DATA UNDER STUDY:

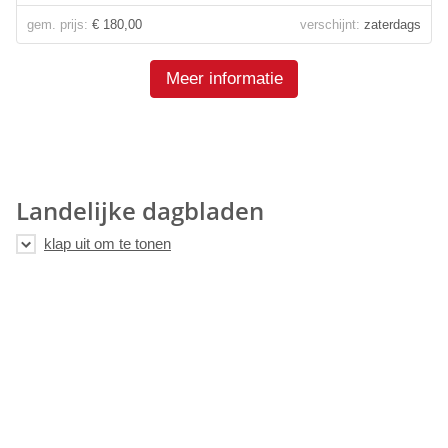
gem. prijs:
€ 180,00
verschijnt:
zaterdags
Meer informatie
Landelijke dagbladen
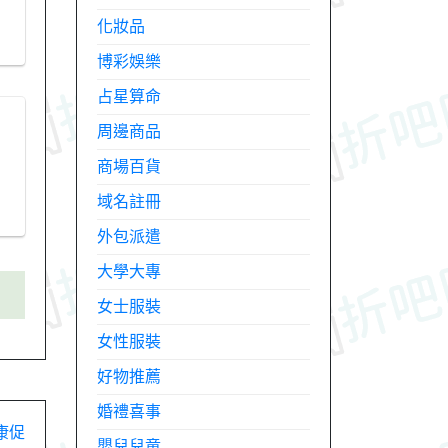
化妝品
博彩娛樂
占星算命
周邊商品
商場百貨
域名註冊
外包派遣
大學大專
女士服裝
女性服裝
好物推薦
婚禮喜事
好康促
嬰兒兒童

DIRECTIONS FOR THIS TASK: Give every line of text read from the records above as a JSON list of strings, one string per line, with blank lines left out. Leave the pictures out of the answer.

WORKED SOLUTION:
[
  "gem. prijs:",
  "€ 180,00",
  "verschijnt:",
  "zaterdags",
  "Meer informatie",
  "Landelijke dagbladen",
  "化妝品",
  "博彩娛樂",
  "占星算命",
  "周邊商品",
  "商場百貨",
  "域名註冊",
  "外包派遣",
  "大學大專",
  "女士服裝",
  "女性服裝",
  "好物推薦",
  "婚禮喜事",
  "好康促",
  "嬰兒兒童"
]